For complex things like MATCH_RECOGNIZE (and CASTs) whose syntax and semantics differ across underlying systems unfortunately the result will be that some data is going to be pulled and be processed in Trino - so it'll be slower than native. If you are only dealing with a single data source (unless it's not an RDBMS, say files on S3 or an API) I'd say Trino is not needed and would slow you down.

The rule of thumb is that Trino aims to provide a uniform layer over whatever sits underneath. So operations which when "pushded down" to the source result in same results as when executed within Trino do get "pushed down" - i.e. executed on the source. But in cases where the results might differ or it's complex to push-down the operation the operation runs within Trino - i.e. pull data from source (minimum needed data) and then perform operation within Trino.
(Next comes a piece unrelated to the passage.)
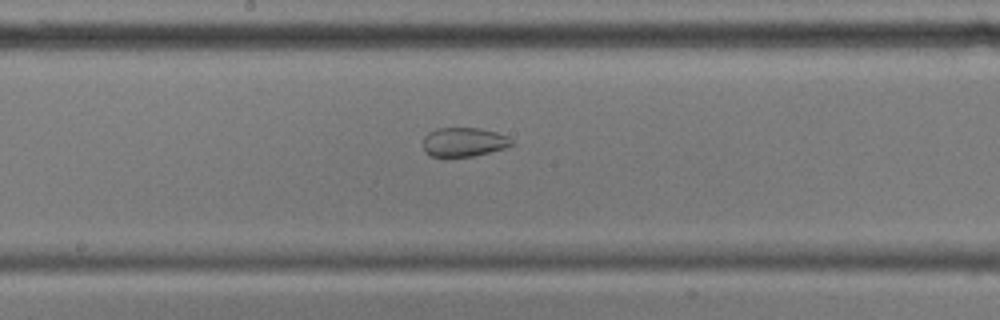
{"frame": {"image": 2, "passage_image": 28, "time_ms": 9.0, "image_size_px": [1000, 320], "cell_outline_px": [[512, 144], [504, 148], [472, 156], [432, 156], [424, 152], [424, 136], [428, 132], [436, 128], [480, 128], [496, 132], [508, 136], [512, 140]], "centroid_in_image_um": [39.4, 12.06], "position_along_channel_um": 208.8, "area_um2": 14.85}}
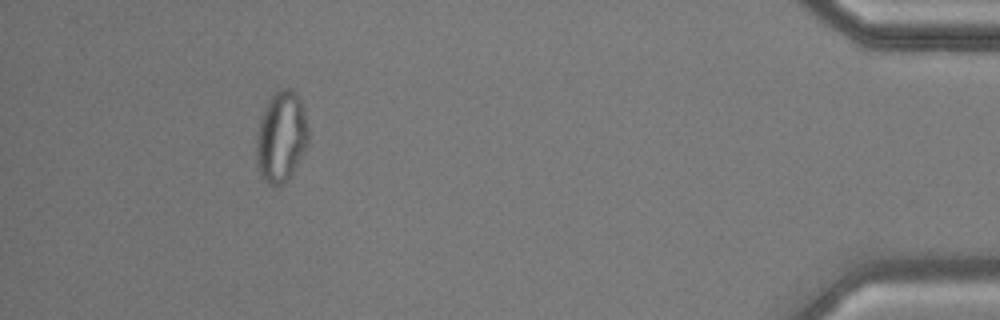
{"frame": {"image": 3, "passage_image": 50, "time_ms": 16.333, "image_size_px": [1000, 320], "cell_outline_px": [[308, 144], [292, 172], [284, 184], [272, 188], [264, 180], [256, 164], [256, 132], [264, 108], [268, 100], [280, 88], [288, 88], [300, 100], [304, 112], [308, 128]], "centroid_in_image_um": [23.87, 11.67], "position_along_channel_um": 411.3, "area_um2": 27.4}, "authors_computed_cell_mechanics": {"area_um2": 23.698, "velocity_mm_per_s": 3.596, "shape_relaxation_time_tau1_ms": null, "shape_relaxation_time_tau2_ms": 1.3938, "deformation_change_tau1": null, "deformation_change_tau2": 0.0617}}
Note that it's not an all-or-nothing case, e.g. a query like:

    SELECT n.name, r.name
    FROM postgresql.tpch.nation n
    LEFT JOIN postgresql.tpch.region r ON r.regionkey = n.regionkey
    WHERE n.name > 'A'
        AND r.name = 'ASIA'

will result in the following query to Postgres:

    SELECT n.name, r.name FROM tpch.nation n LEFT JOIN tpch.region r ON r.regionkey = n.regionkey WHERE r.name = 'ASIA'

The rest of the query (n.name > 'A') would be applied in Trino to results fetched from Postgres because the collation in Postgres will affect results if we push complete query down to Postgres and may not match results when entire query would be processed by Trino. With single data source this is not easily appreciated but e.g. if the second table in the query came from SQL Server then you'd want to have a consistent comparision logic regardless of source of table.

This is a very simplified example though.